You misunderstood what I have said.
All causations are inferred from correlations. But not all correlations are inferable as causation.
If observation of correlations is the only way to infer causation, then the evidence of people having, remembering and subsequently reporting complex, coherent experiences, logical thought processes, and veridical perceptions from an out-of-body perspective during clinical death or impaired brain functioning certainly thwarts the inference that consciousness is a product of brains.
Perhaps an even more definitive repudiation of the idea that brains produce consciousness are the correlations produced by the US government's own research on anomalous cognition,
as statistics professor Jessica Utts noted when asked to examine the findings:
Research on psychic functioning, conducted over a two decade period, is examined to determine whether or not the phenomenon has been scientifically established. A secondary question is whether or not it is useful for government purposes. The primary work examined in this report was government sponsored research conducted at Stanford Research Institute, later known as SRI International, and at Science Applications International Corporation, known as SAIC.
Using the standards applied to any other area of science, it is concluded that psychic functioning has been well established. The statistical results of the studies examined are far beyond what is expected by chance. Arguments that these results could be due to methodological flaws in the experiments are soundly refuted. Effects of similar magnitude to those found in government-sponsored research at SRI and SAIC have been replicated at a number of laboratories across the world. Such consistency cannot be readily explained by claims of flaws or fraud.
The magnitude of psychic functioning exhibited appears to be in the range between what social scientists call a small and medium effect. That means that it is reliable enough to be replicated in properly conducted experiments, with sufficient trials to achieve the long-run statistical results needed for replicability.

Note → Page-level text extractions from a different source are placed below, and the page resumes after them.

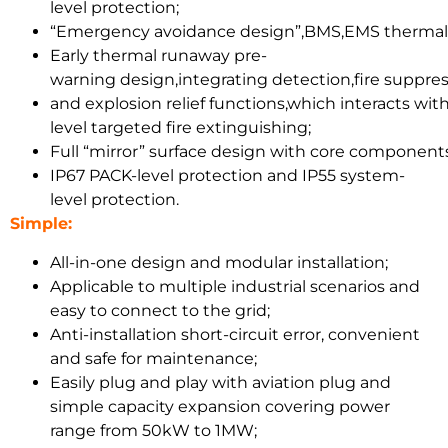
level protection;
“Emergency avoidance design”,BMS,EMS thermal b
Early thermal runaway pre-
warning design,integrating detection,fire suppr
and explosion relief functions,which interacts w
level targeted fire extinguishing;
Full “mirror” surface design with core components 
IP67 PACK-level protection and IP55 system-
level protection.
Simple:
All-in-one design and modular installation;
Applicable to multiple industrial scenarios and
easy to connect to the grid;
Anti-installation short-circuit error, convenient
and safe for maintenance;
Easily plug and play with aviation plug and
simple capacity expansion covering power
range from 50kW to 1MW;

You can find no example of a causation where the evidence is not a correlation. Can you find any?
The cause of black holes was not inferred from observed correlations, but was deduced from the mathematics of General Relativity.

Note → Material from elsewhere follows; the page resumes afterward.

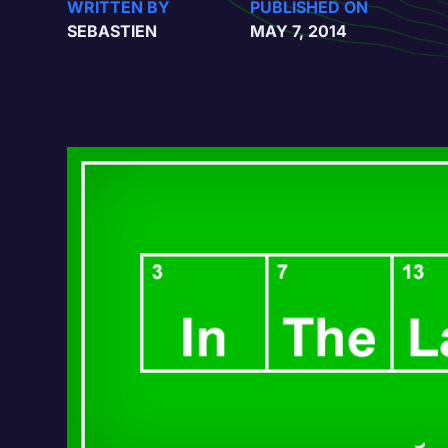
WRITTEN BY
PUBLISHED ON
SEBASTIEN
MAY 7, 2014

The various effects that are the result of the Higgs field were not inferred from observed correlations. Rather, a field was hypothesized to exist and exhibit characteristics that resolved certain observed anomalies (such as by giving mass to some fundamental particles). Perhaps one can say that the detection of the Higgs boson involved observation of correlations, but causation was not inferred from such correlations.
The cause of an incident of anesthetic awareness is not inferred from observed correlations. Under normal circumstances, there are 3 possible causes: the patient received an inadequate amount of anesthetic due to doctor error, equipment failure, or characteristics of the patient (e.g., tolerance to one or more of the drugs). The possible causes are eliminated until there is only one left.
To observe that thunder often follows lightning doesn't provide much information about the cause of thunder. For thousands of years, humans presumably noticed that correlation without being able to make any correct deduction about what causes thunder--Aristotle was probably not unusual in that he didn't connect thunder as an effect of lightning (he thought thunder was a result of the wind that occurred during storms). I remember as a child being told by someone that thunder was the sound of clouds slamming back to together after being split apart by lightning. The correlation with lightning doesn't inform one that was causes the sound known as thunder is a shock wave produced by the pressure of rapidly heated gas molecules. It's understanding the mechanics of the atmosphere, the nature of molecules in it, and actions of lightning that lead to understanding what causes thunder.
That sort of coherent explanation in which consciousness (intentions, beliefs, awareness, free will, etc.) is deduced as a logical consequence of the processes and components in the brain is what is missing in the hypothesis that consciousness is produced by brain matter.
One has to have more information than mere correlations in order to construct a causal model.
What correlations would enable one to rule out the hypothesis that consciousness is, like energy, a fundamental phenomenon, that brains are receivers and transmitters of consciousness?